The Project 2003 solution is designed to run in a multiserver environment for better performance, scalability, and availability. At a minimum, Microsoft recommends having at least two servers. The first server should include the following components:
- Windows Server 2003
- IIS 6.0 (enabled)
- Windows Share Point Services
- Project Server 2003
The second server should include the following components:
- Windows 2000 Server (at minimum)
- SQL Server 2000 with Service Pack 3a
- SQL Server Analysis Server (optional)
A server running in a larger environment should include at least a 550-MHz, Pentium III processor with 256 MB of RAM and a 4-GB hard drive. For best performance, I would double the specifications for both the processor and RAM and get at least a 20-GB hard drive.

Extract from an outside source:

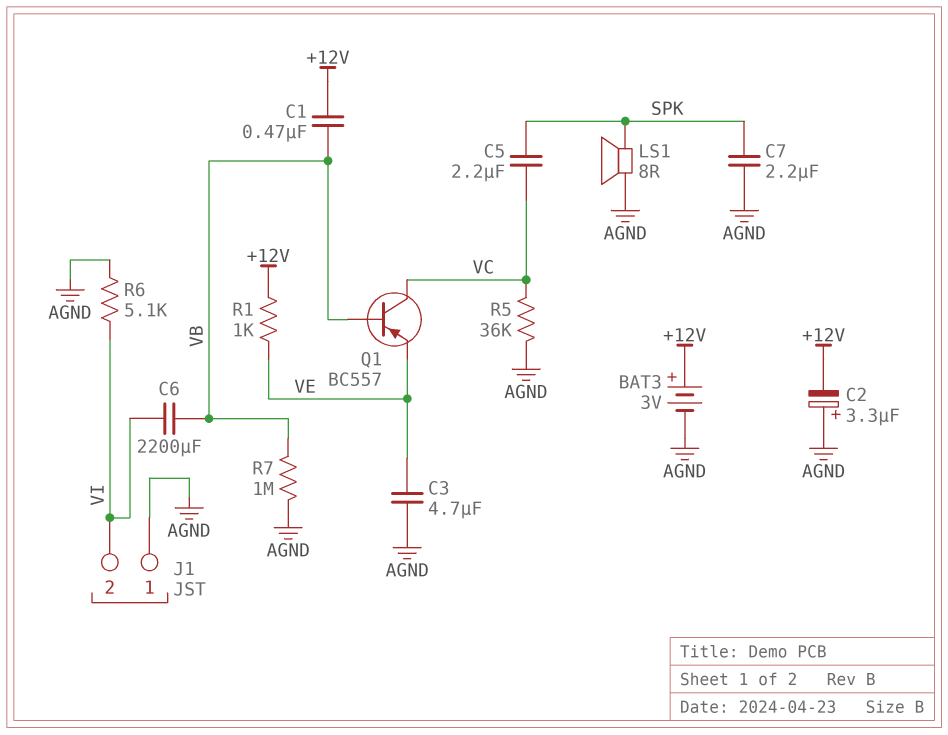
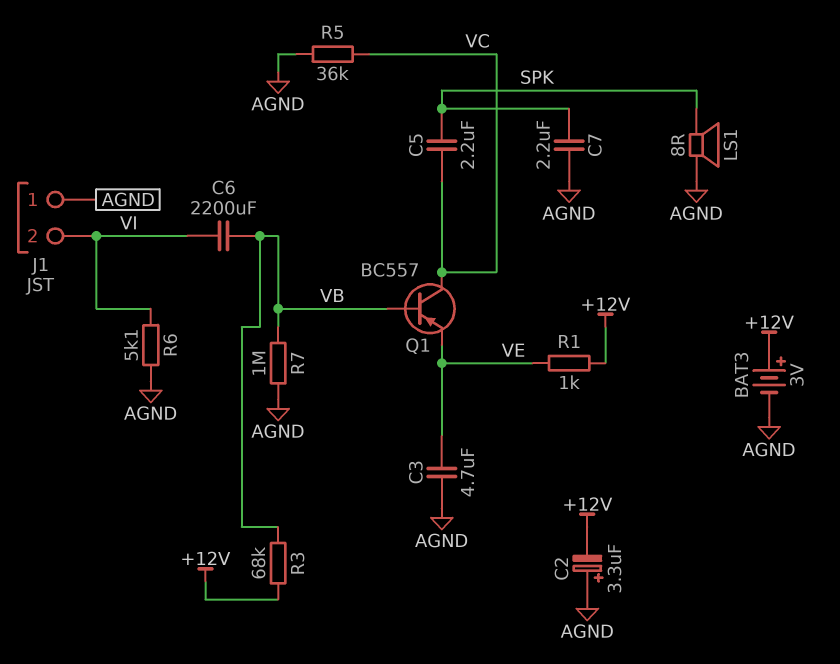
C1: 470nF (+12V, VB) -> none
R3: none -> 68k (+12V, VB)

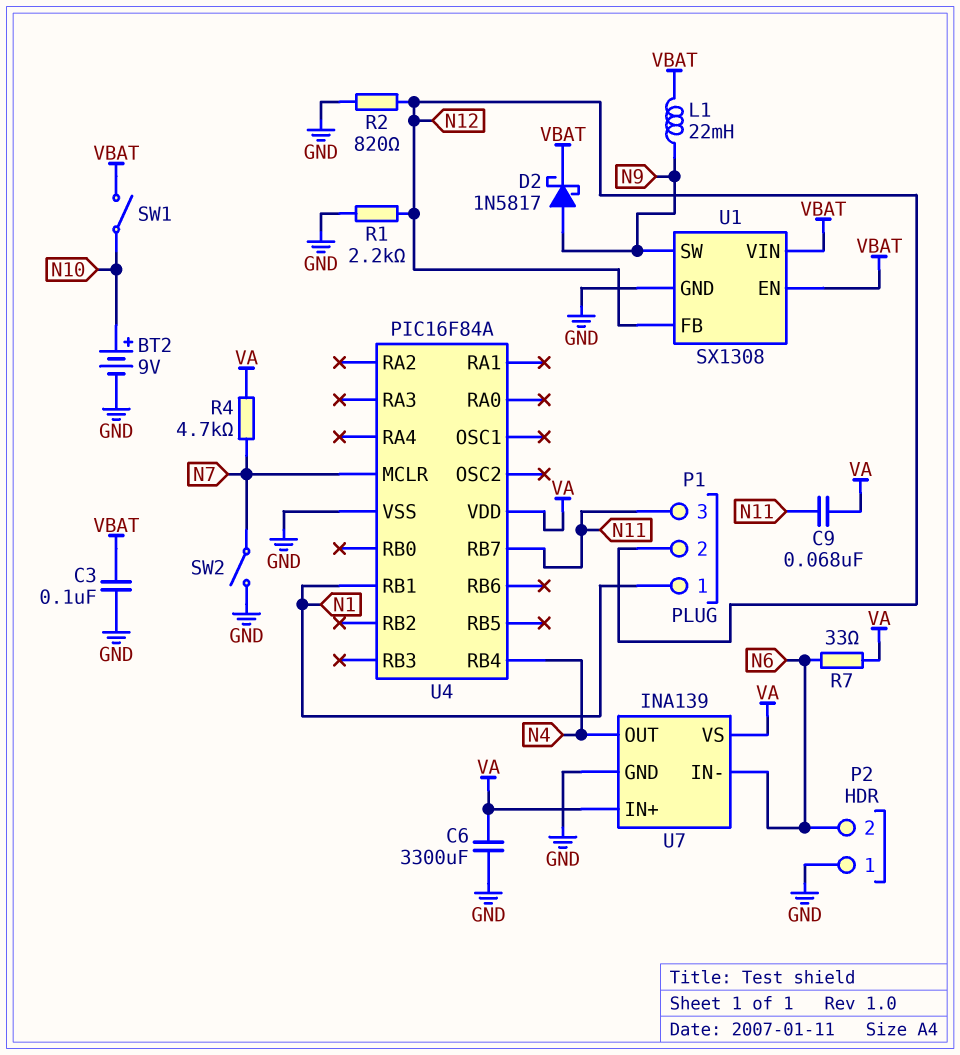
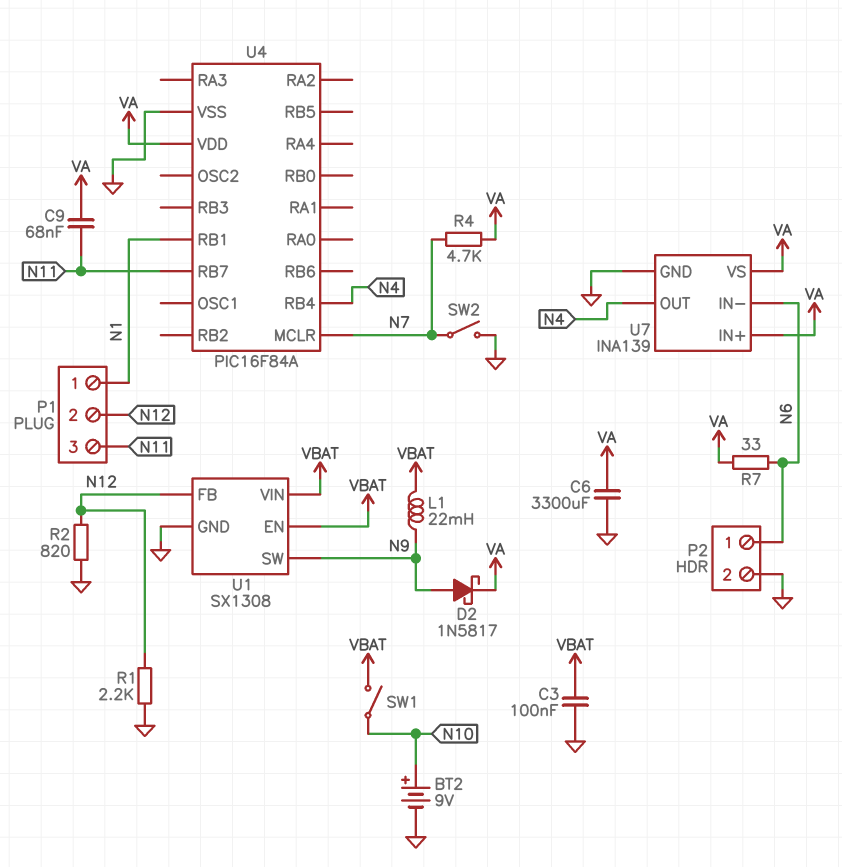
D2: schottky 1N5817 (A N9, K VBAT) -> schottky 1N5817 (A N9, K VA)
P2 pin 1: GND -> N6
P2 pin 2: N6 -> GND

For those environments with smaller needs, a single server with all the aforementioned components installed will work. A single Pentium 4 server with dual processors and 1 GB of RAM should service more than 100 users easily at one time. If your needs are smaller than this, you can certainly look at reducing the hardware baseline.

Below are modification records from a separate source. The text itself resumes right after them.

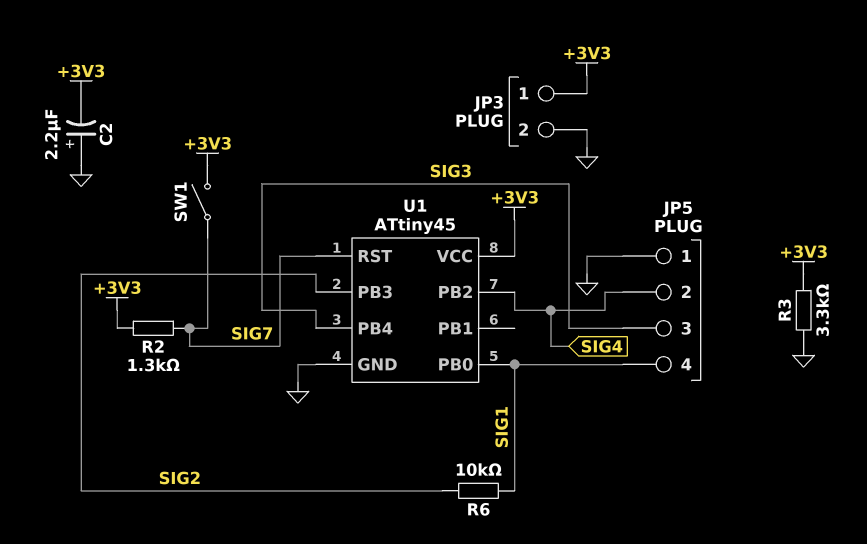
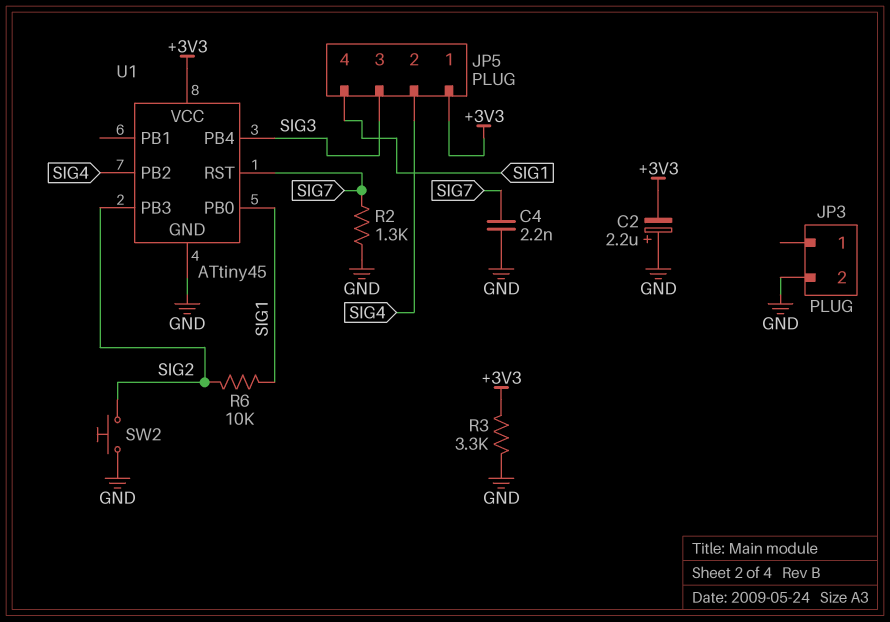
C4: none -> 2.2nF (GND, SIG7)
JP3 pin 1: +3V3 -> none
JP5 pin 1: GND -> +3V3
R2: 1.3k (+3V3, SIG7) -> 1.3k (GND, SIG7)
SW1: switch (+3V3, SIG7) -> none
SW2: none -> button (GND, SIG2)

For all installations, you will want to refer to the Project Server 2003 Installation Guide for detailed instructions. There are many tasks involved, so don't be surprised if it takes you a day or more to get everything configured, even a test environment. If you're implementing anything beyond a single-server configuration, you'll also want to review the Project Server 2003 Configuration Planning Guide.
Since the Project 2003 solution involves several Microsoft technologies, you should have a thorough understanding of the impact licensing will have on your implementation. The following provides an overview of client licensing parameters for each product, but be sure to check the Microsoft product pages for special situations.
- Project Server 2003—Anyone accessing Project Server 2003 needs a client access license (CAL). Project Standard or Professional 2003 comes with a CAL, so a user with these programs installed can view and edit information by default. For non-Project users who need to just view information on Project Server 2003, you can purchase CALs individually. By default, Project Server 2003 comes with five CALs.
- IIS 6.0 on Windows Server 2003—An unlimited number of IIS CALs is included with Windows Server 2003.
- SQL Server 2000—A CAL is needed for any access to the Project Server 2003 database in SQL Server 2000. You can purchase user or device CALs; however, you can save money if you purchase them in situations where you have multiple people using the same computer. SQL Server 2000 comes with five CALs.
- Windows Share Point Services—Although the service is free in Windows Server 2003, it still requires a CAL for each connected user. Windows Share Point Services also comes with five CALs.
The cost to implement Project Server 2003 can become hefty for small organizations, which typically need to start from scratch. Here's a quick breakdown of the costs:
- Windows Server 2003 Standard Edition costs $999. This includes five CALs, which are not necessarily used in your Project 2003 implementation.
- SQL Server 2000 Standard Edition costs $1,489. This includes five CALs (user or device). You can also purchase a Processor license that does not require any use or device CALs. The price is $4,999 per processor.
- Project Server 2003 costs $1,499. This includes five CALs.
- Project Professional 2003 costs $999, but the upgrade is only $599.
Another factor to consider is the cost of implementation and maintenance. However, if the project is big enough in scope, then these initial cost hurdles should be easy to justify based on what you can do with this powerful software. My next five articles will delve further into many of Project 2003's new features.